The bill under consideration in California is a near-mirror image of rules put in place by the Federal Communications Commission in 2016. The nationwide rules sought to place new limits on Internet providers who wished to use customer data — such as online browsing history and location information — to sell targeted ads. But the rules were later overturned by Trump and Republican majorities in Congress.
Now, in a bid to restore some of those rules, the state of California is considering its own broadband privacy measure. It is widely opposed by large, established Internet providers such as Cox Communications, T-Mobile and Verizon. Google, Facebook and other massive tech companies also oppose the bill — over concerns, analysts say, that the expanded privacy regulations could indirectly affect the websites' own ability to gather and monetize user data.
With just hours until the end of California's legislative session, the bill will need to be fast-tracked through the state senate and assembly by the end of Friday or early Saturday in order for it to wind up on the governor's desk. The first votes on California's privacy bill could come shortly before 3 p.m. Pacific time on Friday; if the bill fails to advance, lawmakers may choose to pick up where they left off in January.
Supporters of the bill say there's much more at stake than California's own policies.
"This becomes law here, likely Oregon will follow in February and the 18 other states active in this will start rolling in," said Ernesto Falcon, legislative counsel at the Electronic Frontier Foundation, a California-based technology advocacy group. More than 20 states in all have considered passing their own Internet privacy bills in recent months, according to the National Conference on State Legislatures.

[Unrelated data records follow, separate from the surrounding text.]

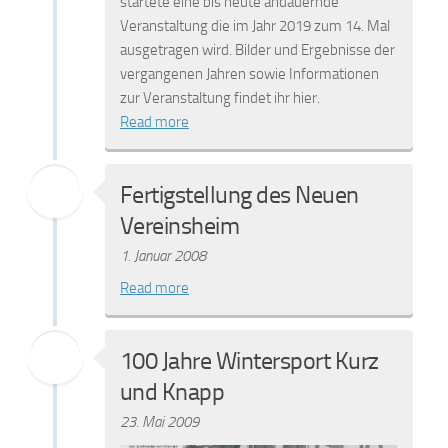
startete eine bis heute andauernde
Veranstaltung die im Jahr 2019 zum 14. Mal
ausgetragen wird. Bilder und Ergebnisse der
vergangenen Jahren sowie Informationen
zur Veranstaltung findet ihr hier.
Read more
Fertigstellung des Neuen
Vereinsheim
1. Januar 2008
Read more
100 Jahre Wintersport Kurz
und Knapp
23. Mai 2009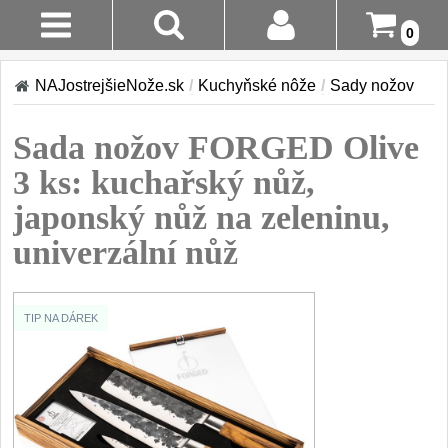
0
Stav
Akcia!
NAJostrejšieNože.sk
/
Kuchyňské nôže
/
Sady nožov
Objednávky
Kuchyňské nôže
Sada nožov FORGED Olive
Prihlásenie
Sady nožov
3 ks: kuchařský nůž,
9
Registrácia
japonský nůž na zeleninu,
Kuchařské nože
30
univerzální nůž
Doručenie
A Platba
Univerzálny nože
50
Vrátenie Do
Nože na ovoce a
TIP NA DÁREK
zeleninu
14 Dní
43
Santoku nože
Reklamácia
46
Nože NAKIRI
Kontakty
17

But opponents argue that the bill is being rushed to completion. Deep changes to the legislation as late as Tuesday show that the bill is not ready for prime-time, according to a joint letter sent Thursday to policymakers by a coalition including the companies mentioned above as well as AT&T, Comcast and the Internet Association, a Washington trade group that represents tech firms. A spokesman for the Internet Association declined to comment for this story.
"Foundational concepts are lacking, including a clear definition of what businesses the bill covers," the letter reads. "The bill would also lead to recurring pop-ups to consumers that would be desensitizing and give opportunities to hackers."
Some of those same arguments are finding their way into industry-backed advertisements blanketing media properties in the area, according to Jeffrey Chester, executive director of the Center for Digital Democracy, a privacy advocacy organization. The ads, he said, "play off of Equifax breach fears" and do not disclose their origins.
The 11th-hour legislative battle comes at a sensitive time for the biggest firms in Silicon Valley, whose fortunes have rapidly shifted this year amid widespread allegations of sexual discrimination and monopolistic behavior by some tech companies.
The issue has also seen tech's most powerful titans striking a rare truce with the broadband providers who typically serve as the Valley's foil in policy debates. As both groups expand their use of commercial data, state regulations that could hinder that effort represent a common danger. With the FCC's repealed regulations giving way to multiple state-level proposals, companies now face the prospect of a regulatory patchwork that could become an even bigger headache than the federal rules they lobbied to end.
Companies hate regulatory patchworks.